White blood cell count and differential should be evaluated for evidence of infection and eosinophilia. A stool specimen can be heme-positive secondary to swallowed blood. Renal and liver functions should be reviewed. A urinalysis should be obtained to assess for evidence of nephritis. A coagulation profile, quantitative immunoglobulins (including IgE), and complement studies are recommended.

Testing for ANCA, antinuclear antibody (ANA), anti–double stranded DNA, rheumatoid factor, antiphospholipid antibody, and anti–glomerular basement membrane antibody (antiGBM) evaluates for a number of primary and secondary etiologies of DAH. An elevated erythrocyte sedimentation rate (ESR) is a nonspecific finding.

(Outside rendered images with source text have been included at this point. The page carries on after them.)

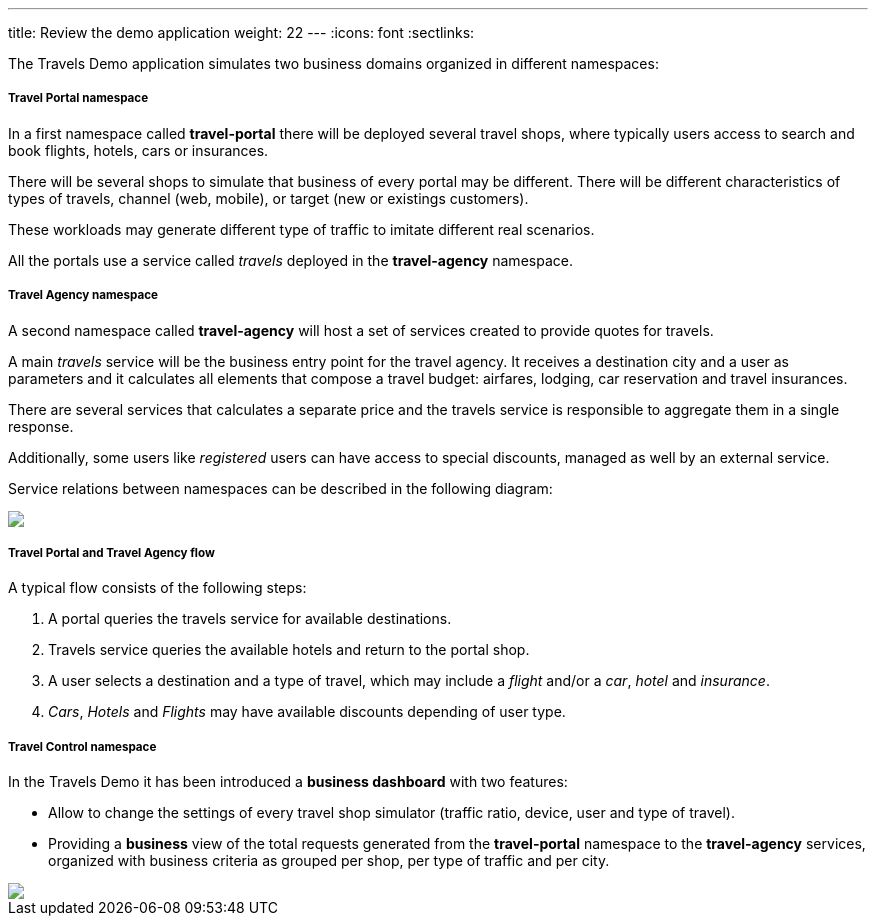---
title: Review the demo application
weight: 22
---
:icons: font
:sectlinks:

The Travels Demo application simulates two business domains organized in different namespaces:

===== Travel Portal namespace

In a first namespace called *travel-portal* there will be deployed several travel shops, where typically users access to search and book flights, hotels, cars or insurances.

There will be several shops to simulate that business of every portal may be different. There will be different characteristics of types of travels, channel (web, mobile), or target (new or existings customers).

These workloads may generate different type of traffic to imitate different real scenarios.

All the portals use a service called _travels_ deployed in the *travel-agency* namespace.

===== Travel Agency namespace

A second namespace called *travel-agency* will host a set of services created to provide quotes for travels.

A main _travels_ service will be the business entry point for the travel agency. It receives a destination city and a user as parameters and it calculates all elements that compose a travel budget: airfares, lodging, car reservation and travel insurances.

There are several services that calculates a separate price and the travels service is responsible to aggregate them in a single response.

Additionally, some users like _registered_ users can have access to special discounts, managed as well by an external service.

Service relations between namespaces can be described in the following diagram:

++++
<a class="image-popup-fit-height" href="/images/tutorial/02-02-travels-demo-design.png" title="Travels Demo Design">
    <img src="/images/tutorial/02-02-travels-demo-design.png" style="display:block;margin: 0 auto;" />
</a>
++++

===== Travel Portal and Travel Agency flow

A typical flow consists of the following steps:

. A portal queries the travels service for available destinations.
. Travels service queries the available hotels and return to the portal shop.
. A user selects a destination and a type of travel, which may include a _flight_ and/or a _car_, _hotel_ and _insurance_.
. _Cars_, _Hotels_ and _Flights_ may have available discounts depending of user type.

===== Travel Control namespace

In the Travels Demo it has been introduced a *business dashboard* with two features:

* Allow to change the settings of every travel shop simulator (traffic ratio, device, user and type of travel).
* Providing a *business* view of the total requests generated from the *travel-portal* namespace to the *travel-agency* services, organized with business criteria as grouped per shop, per type of traffic and per city.

++++
<a class="image-popup-fit-height" href="/images/tutorial/02-02-travels-dashboard.png" title="Travels Dashboard">
    <img src="/images/tutorial/02-02-travels-dashboard.png" style="display:block;margin: 0 auto;" />
</a>
++++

Sputum or pulmonary secretions should be analyzed for significant evidence of blood or HLMs. Gastric secretions may also reveal HLMs. Flexible bronchoscopy provides visualization of any areas of active bleeding. With bronchoalveolar lavage, pulmonary secretions may be sent for pathologic review and culture analysis. The ability to perform flexible bronchoscopy will be limited if there are large amounts of blood or clots in the airway. A patient with respiratory failure can be ventilated more effectively through a rigid bronchoscope.

Lung biopsy is warranted when DAH occurs without discernible etiology, extrapulmonary disease, or circulating ABMAs. Pulmonary tissue when obtained should be evaluated for evidence of vasculitis, immune complex deposition, and granulomatous disease.

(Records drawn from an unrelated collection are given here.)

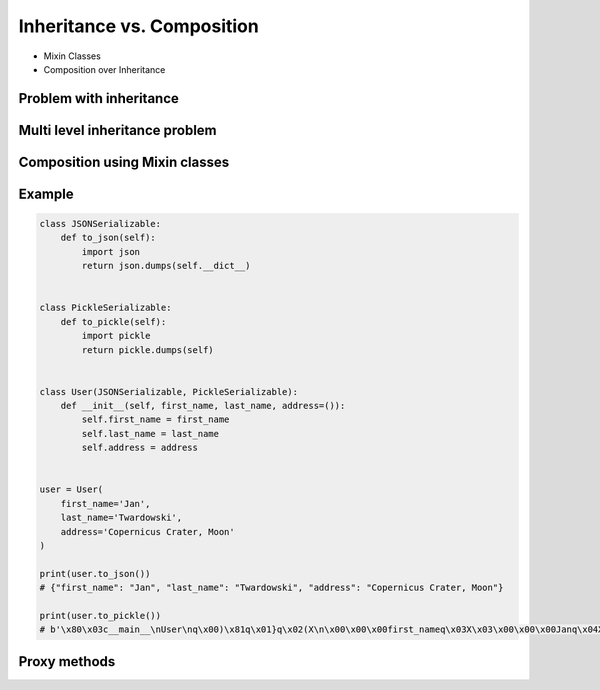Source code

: ***************************
Inheritance vs. Composition
***************************


* Mixin Classes
* Composition over Inheritance


Problem with inheritance
========================
.. code-block:: python
    :caption: Problem with inheritance

    class Vehicle:
        def run(self):
            pass

        def drive(self):
            pass

        def window_open(self):
            pass

        def window_close(self):
            pass


    class Car(Vehicle):
        pass


    class Truck(Vehicle):
        pass


    class Motorbike(Vehicle):
        def window_open(self):
            raise NotImplementedError

        def window_close(self):
            raise NotImplementedError


Multi level inheritance problem
===============================
.. code-block:: python
    :caption: Multi level inheritance is a bad pattern here

    class JSONMixin:
        def to_json(self):
            return ...

    class CSVMixin(JSONMixin):
        def to_csv(self):
            return ...

    class User(CSVMixin):
        def __init__(self, first_name, last_name):
            ...


Composition using Mixin classes
===============================
.. code-block:: python
    :caption: ``User`` is composed from Mixin classes

    class JSONMixin:
        def to_json(self):
            return ...

    class CSVMixin:
        def to_csv(self):
            return ...

    class User(JSONMixin, CSVMixin):
        def __init__(self, first_name, last_name):
            ...


Example
=======
.. code-block:: python

    class JSONSerializable:
        def to_json(self):
            import json
            return json.dumps(self.__dict__)


    class PickleSerializable:
        def to_pickle(self):
            import pickle
            return pickle.dumps(self)


    class User(JSONSerializable, PickleSerializable):
        def __init__(self, first_name, last_name, address=()):
            self.first_name = first_name
            self.last_name = last_name
            self.address = address


    user = User(
        first_name='Jan',
        last_name='Twardowski',
        address='Copernicus Crater, Moon'
    )

    print(user.to_json())
    # {"first_name": "Jan", "last_name": "Twardowski", "address": "Copernicus Crater, Moon"}

    print(user.to_pickle())
    # b'\x80\x03c__main__\nUser\nq\x00)\x81q\x01}q\x02(X\n\x00\x00\x00first_nameq\x03X\x03\x00\x00\x00Janq\x04X\t\x00\x00\x00last_nameq\x05X\n\x00\x00\x00Twardowskiq\x06X\x07\x00\x00\x00addressq\x07X\x17\x00\x00\x00Copernicus Crater, Moonq\x08ub.'


Proxy methods
=============
.. code-block:: python
    :caption: One of the most common use of ``*args``, ``**kwargs`` is for proxy methods.

    class Point2D:
        def __init__(self, x, y):
            self.x = x
            self.y = y


    class Point3D(Point2D):
        def __init__(self, z, *args, **kwargs):
            super().__init__(*args, **kwargs)
            self.z = z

A chest radiograph may reveal evidence of acute or chronic disease. Hyperaeration is frequently seen, especially during an acute hemorrhage. Infiltrates are typically symmetric and may spare the apices of the lung. Atelectasis may also be appreciated. With chronic disease, fibrosis, lymphadenopathy and nodularity may be seen. CT findings may demonstrate a subclinical and contributory disease process.

Pulmonary function testing will likely reveal primarily obstructive disease in the acute period. With more chronic disease, fibrosis and restrictive disease tend to predominate. Oxygen saturation levels may be decreased. Lung volumes may reveal air trapping acutely and decreases in total lung capacity chronically. The diffusing capacity of carbon monoxide (DLCO) may be low or normal in the chronic phase but is likely to be elevated in the setting of an acute hemorrhage, because carbon monoxide binds to the hemoglobin in extravasated red blood cells.